In the summer of 2009, we moved to Austin from the California Bay area, where we lived for more than a quarter century. I'm writing this blog to explore the ways in which, and the extent to which, my sense of self depends on place, on the geographical tag that defines me when I newly say, "I'm from Texas."

Friday, January 8, 2010

Hot, Hot Austin

Arguably, moving to a new town in time for its biggest heat wave since 1860 is not the best way to settle in to a new place. Especially when the kind of record temperatures we are talking about are the kind with three digits. Even more so if one is conducting this move with a nine-year-old Californian who is accustomed to playing outside every day for hours on end. And playing, mind you, with humans her own size and age, not, as it were, with mosquitoes, and multitudes of them at that, to which she is dreadfully allergic. Which is all to say that our first few weeks, make that months, of life in Austin were difficult, which is why I had to wait six months to even begin to write about them.

It is not that we are California softies unaccustomed to heat. We are California softies with relatives in India who we visit often and almost always in the summer, so we *know* what heat is. Painfully so. Trust me. But that is another story for another blog (a book perchance?). I jokingly called Austin "Delhi with A/C." That was right up until the night, about two weeks in, when the power went out.

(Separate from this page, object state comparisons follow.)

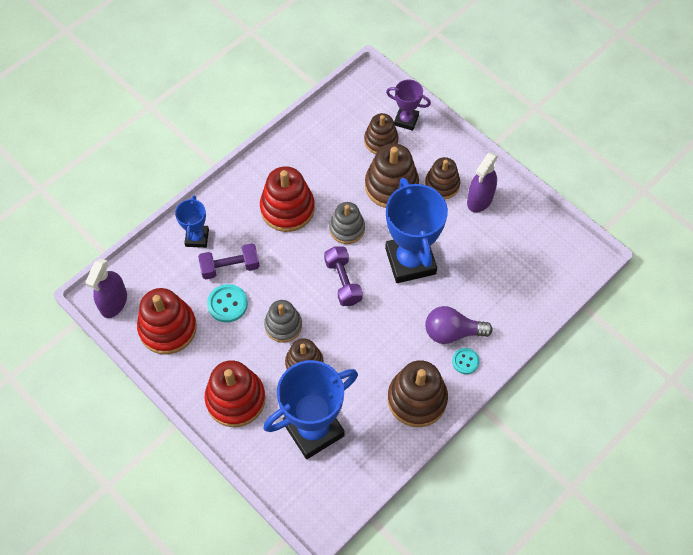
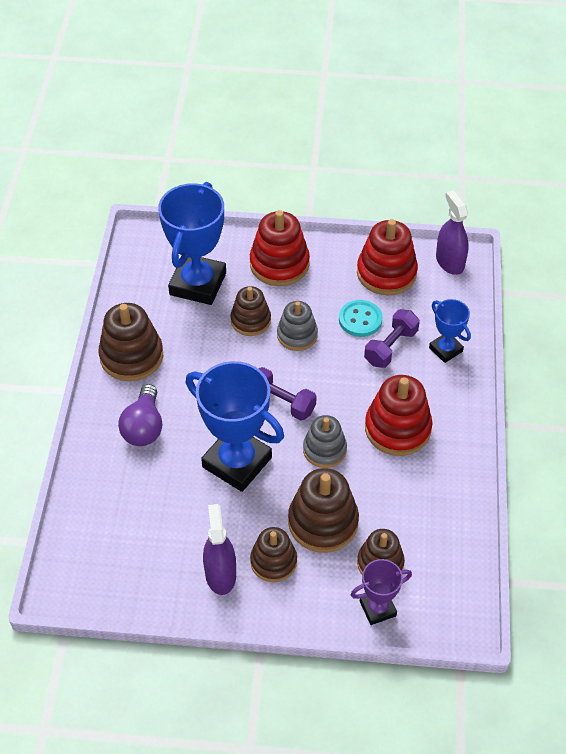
camera: 140 degrees right, 10 degrees down
(452, 332) = (144, 427): purple light bulb -> purple light bulb turned 135 degrees clockwise
(465, 361) = (112, 412): turquoise button -> none

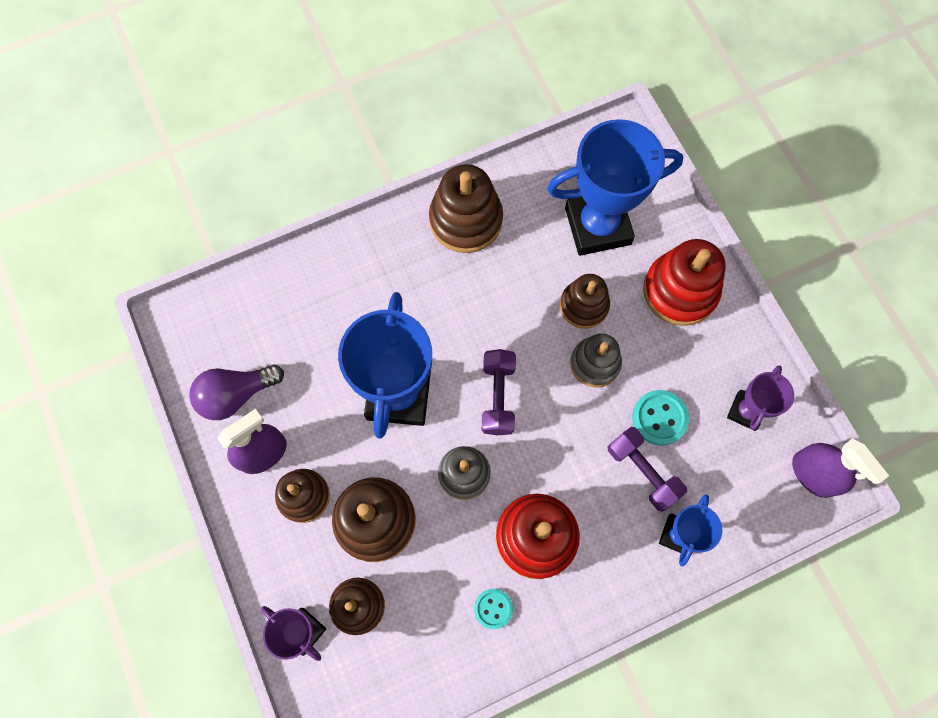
camera: 60 degrees right, 20 degrees up
(144, 427) = (389, 283): purple light bulb -> purple light bulb (236, 395)
(386, 273) = (746, 411): red stacking toy -> purple trophy
(390, 347) = (642, 471): purple dumbbell -> purple dumbbell turned 45 degrees clockwise
(432, 478) = (493, 608): none -> turquoise button
(449, 262) = (813, 474): purple spray bottle -> purple spray bottle turned 105 degrees clockwise

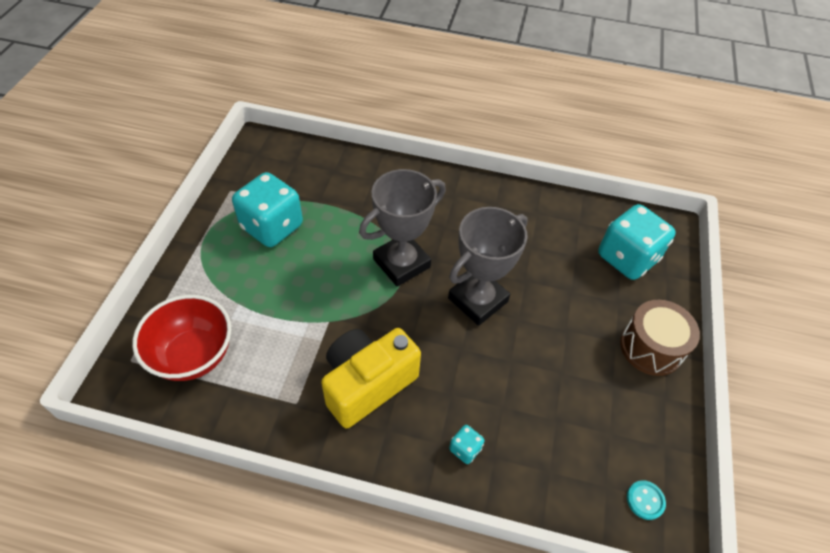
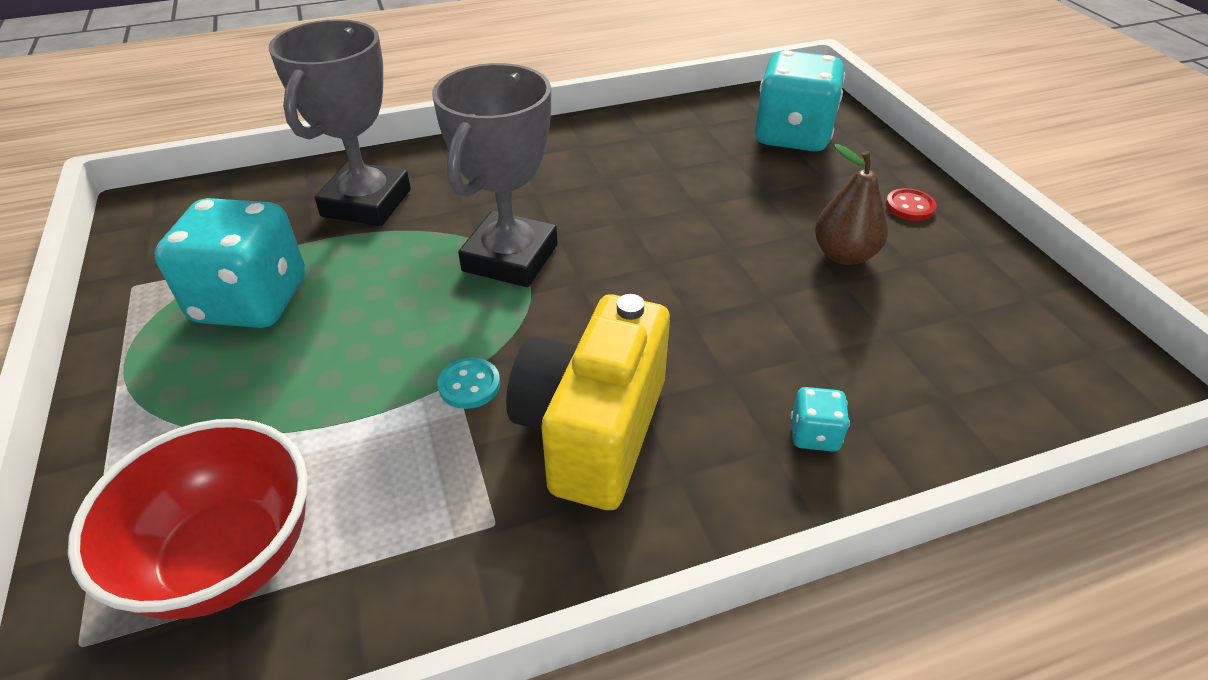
camera: 30 degrees left, 10 degrees down
(478, 300) = (658, 252): grey trophy -> grey trophy (366, 203)
(578, 358) = (844, 255): none -> brown pear
(645, 500) = (1079, 364): turquoise button -> turquoise button (469, 385)
(651, 347) = (909, 207): brown drum -> red button

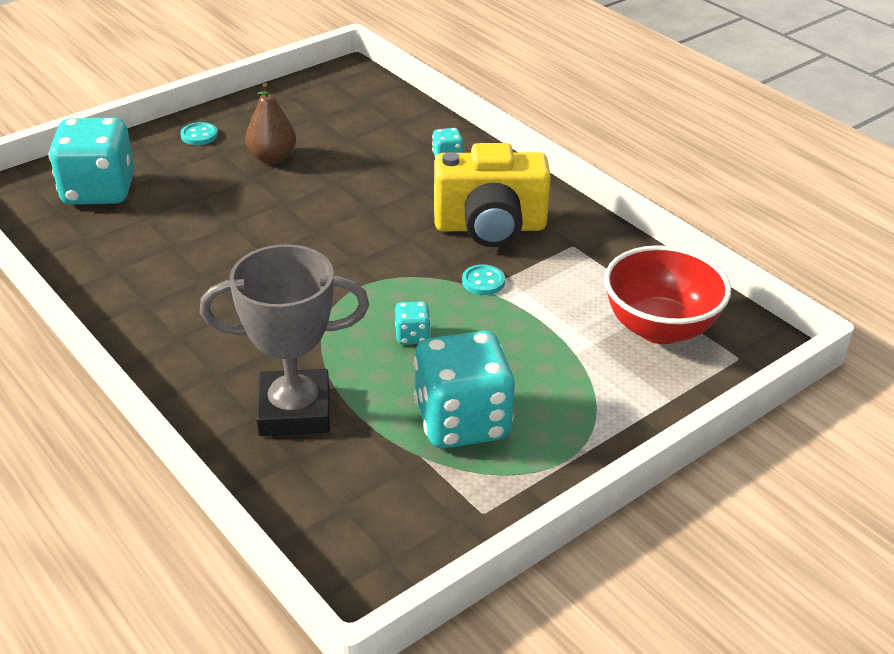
camera: 110 degrees left, 5 degrees down
(411, 297) = (412, 336): none -> turquoise dice
(510, 258) = (341, 300): grey trophy -> none
(909, 207) = (199, 135): red button -> turquoise button

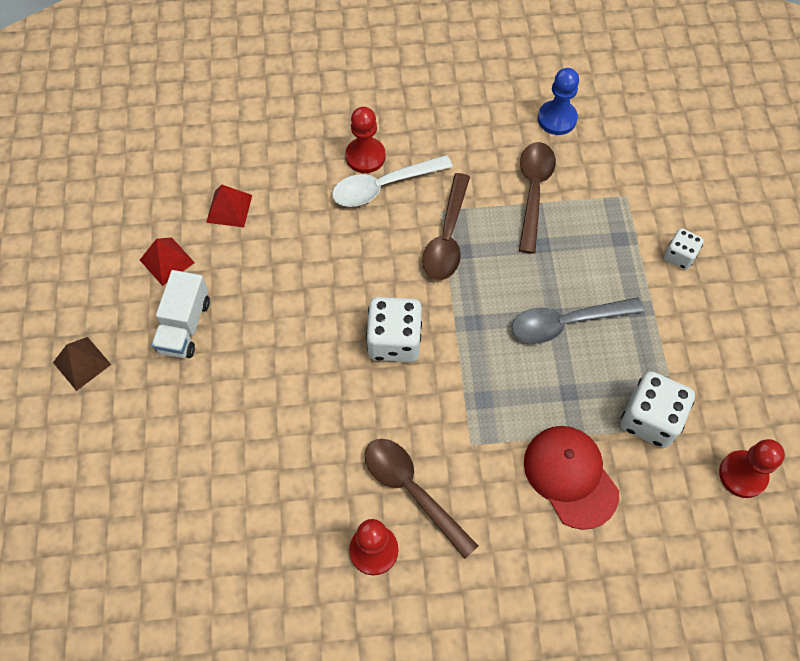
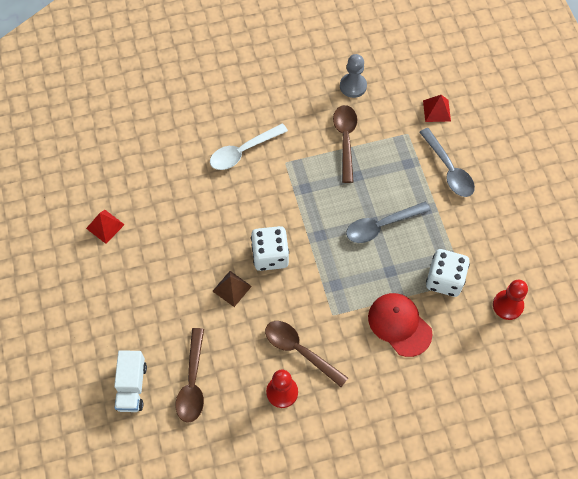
camera: 10 degrees left, 0 degrees up
(82, 363) = (63, 304): brown pyramid -> brown pyramid (232, 288)
(184, 326) = (127, 268): white truck -> white truck (132, 386)
(229, 208) = (140, 183): red pyramid -> red pyramid (436, 110)
(365, 156) = (227, 132): red pawn -> none
(447, 237) = (292, 180): brown spoon -> brown spoon (192, 382)
(557, 119) = (353, 86): blue pawn -> grey pawn
(679, 256) = (448, 169): white dice -> grey spoon

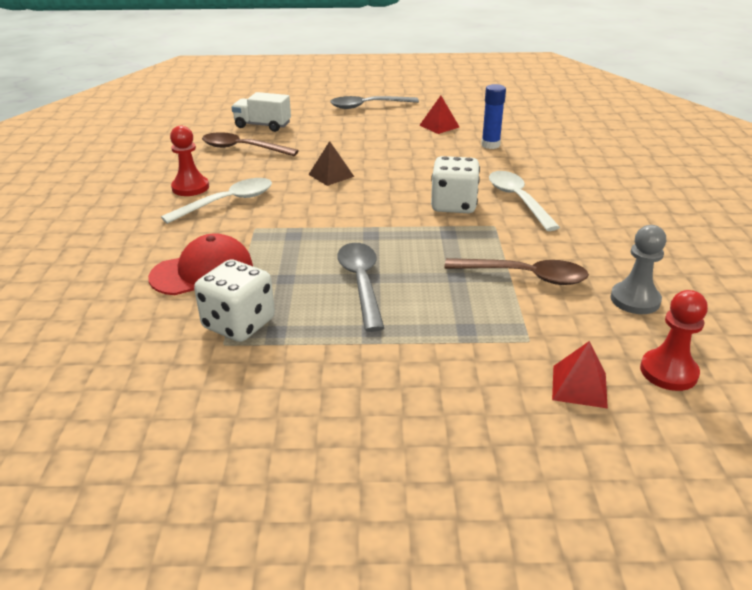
camera: 105 degrees right, 30 degrees down
(143, 180) = (490, 145): none -> blue glue stick
(270, 256) = (359, 200): white dice -> white dice (453, 205)
(300, 351) = (227, 202): brown spoon -> white spoon
(448, 169) = (441, 372): grey spoon -> grey spoon (368, 106)
(507, 305) = (147, 381): red pawn -> red pawn (668, 372)

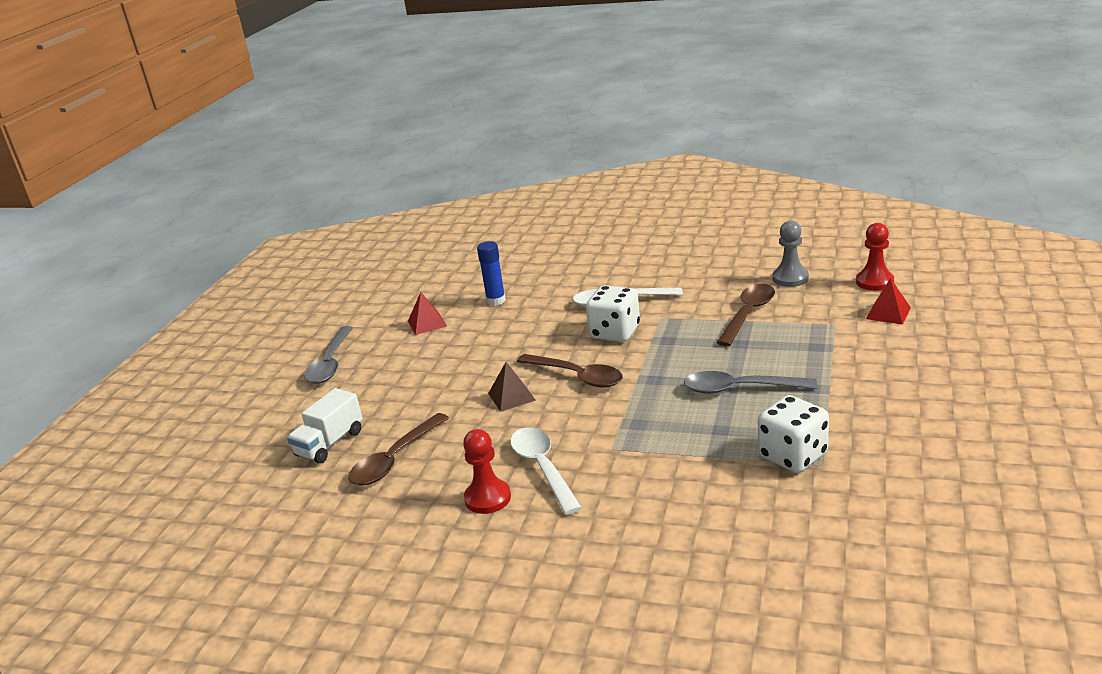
camera: 70 degrees left, 5 degrees down
(202, 272) = (694, 480): red cap -> none
(368, 197) = (576, 376): none -> brown spoon

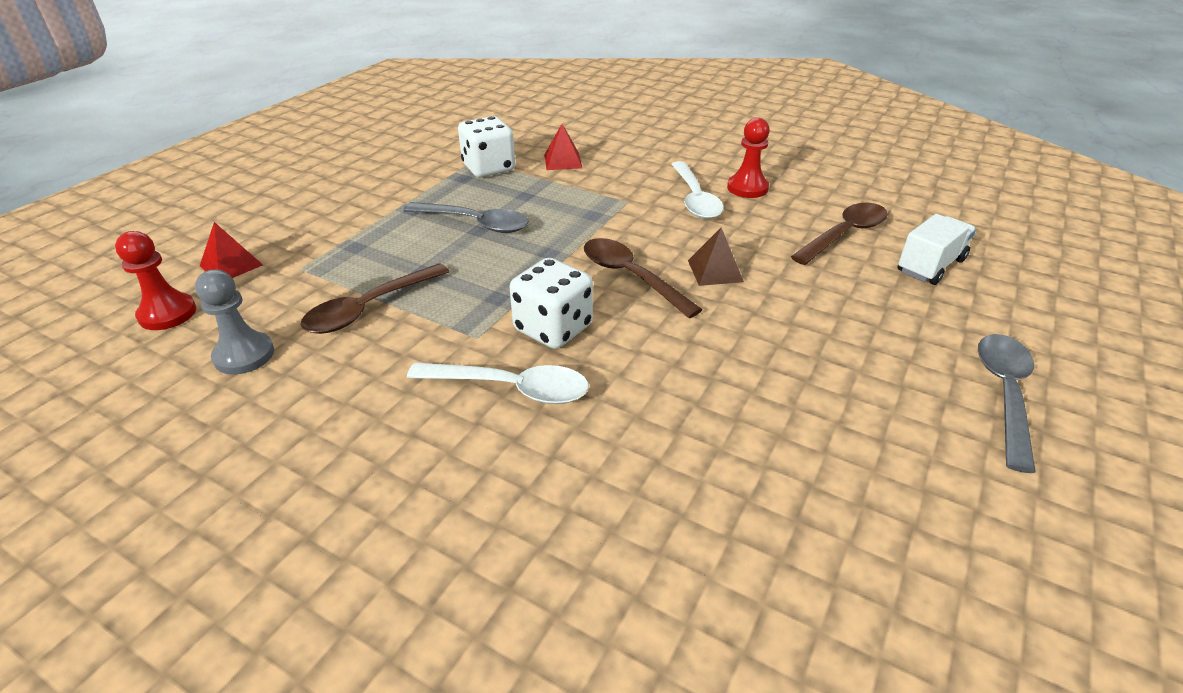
camera: 170 degrees left, 10 degrees up
(427, 323) = (853, 442): red pyramid -> red pyramid (563, 161)
(496, 301) = (721, 464): blue glue stick -> none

Power outages are endemic to Delhi; I recall one hot day in particular, when the still fans were taunting my very sanity, as they were too often wont to do, having a conversation with my father-in-law in which I informed him, with a haughty tilt of my head, that power outages are very rare in the States. (And then that summer we had rolling blackouts in California, which no one but the two of us recognized as God paying me back for my bad manners.) But power outages were not what I expected in Austin. We sat in our family room for hours, feeling the cool air slowly seep out of the house as the vicious hot air forced its way inside. Don't ask me why we didn't simply pack up and head out to a restaurant or a mall. Maybe we didn't really know where to go yet in our new town. But more likely we simply fashioned ourselves martyrs, or possibly morons - it never occurred to us to escape. We sat there and took it, watching the clock tick the minutes off to the time when the woman on the phone had informed my husband Sushil that the power would be restored. Austin has some number you just call to find out these matters. I didn't believe her, but sitting there getting hotter and hotter, and naturally more and more irritable, I needed to believe her, desperately. I was, therefore, livid when the appointed time came and went. Then, ten minutes past, the lights came on and the A/C kicked in. I sat on the couch, rejoicing at the sound of the refrigerator back to its important work of keeping the beer cold, and marveling at the psychic powers of the woman on the phone. For weeks afterward, I was wary that another outage was right around the corner, that Austin was simply Delhi after all. Thankfully, that was the only one. The A/C kept working right up until the day we switched it over to heat, fairly certain that the temperature had dropped some forty or fifty degrees in the span of 24 hours.

How does one entertain a child who cannot function in heat in the middle of summer? How does one go about enjoying the wide front porch of one's home-owning dreams when mosquitoes come in large family groups to feast on one's ripe, untouched California skin? We had changed our license plates over to Texas ones just as fast as we could so that the local folks would more readily accept us as their own, but the flying bloodsuckers of our yard knew better: this was virgin territory and they alighted with ferocity. There was only one answer to our dilemma: the local swimming pool. The pool is but a handful of blocks away, but might I remind you of the triple-digit heat, so that you and Al Gore might together forgive us for the regrettable sin of actually driving that distance each afternoon, where we spent a couple of hours playing and trying to be nice, well-mannered people again, the kind who know that heat and mosquitoes can only last so long and that better days must surely be ahead.